*** Block opens ***
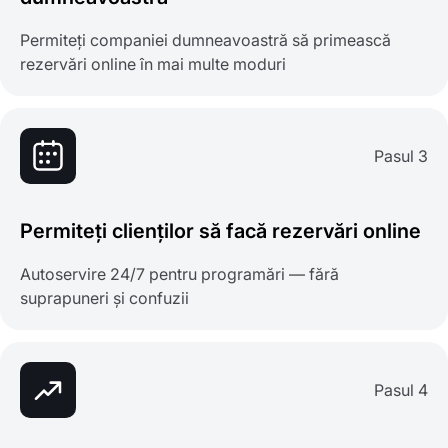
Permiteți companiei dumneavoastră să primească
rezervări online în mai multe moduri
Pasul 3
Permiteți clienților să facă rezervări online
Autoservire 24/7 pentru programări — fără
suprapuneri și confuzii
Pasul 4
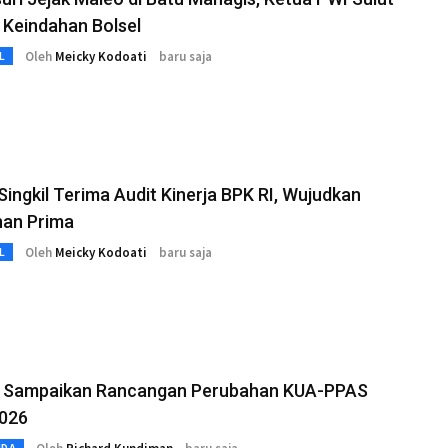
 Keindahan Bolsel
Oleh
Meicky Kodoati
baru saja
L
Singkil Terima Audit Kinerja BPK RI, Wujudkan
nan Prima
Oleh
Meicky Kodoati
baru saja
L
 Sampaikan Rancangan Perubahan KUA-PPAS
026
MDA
*** Block closes ***
*** Block opens ***
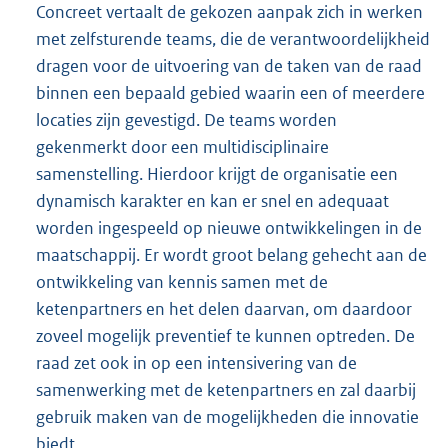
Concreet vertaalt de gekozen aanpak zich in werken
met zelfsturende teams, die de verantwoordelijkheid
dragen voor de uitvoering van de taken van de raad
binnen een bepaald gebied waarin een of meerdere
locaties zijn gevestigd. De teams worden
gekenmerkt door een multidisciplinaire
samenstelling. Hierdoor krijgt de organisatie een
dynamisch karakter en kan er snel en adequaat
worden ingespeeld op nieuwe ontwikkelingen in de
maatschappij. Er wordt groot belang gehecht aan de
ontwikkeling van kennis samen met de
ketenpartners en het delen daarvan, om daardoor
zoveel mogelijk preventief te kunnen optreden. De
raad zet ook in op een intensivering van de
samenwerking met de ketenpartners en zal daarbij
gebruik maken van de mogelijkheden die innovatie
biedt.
*** Block closes ***
◆ **Work required**
Would you copy out each line of the records above where the word "raad" occurs?

◆ **Written solution**
dragen voor de uitvoering van de taken van de raad
raad zet ook in op een intensivering van de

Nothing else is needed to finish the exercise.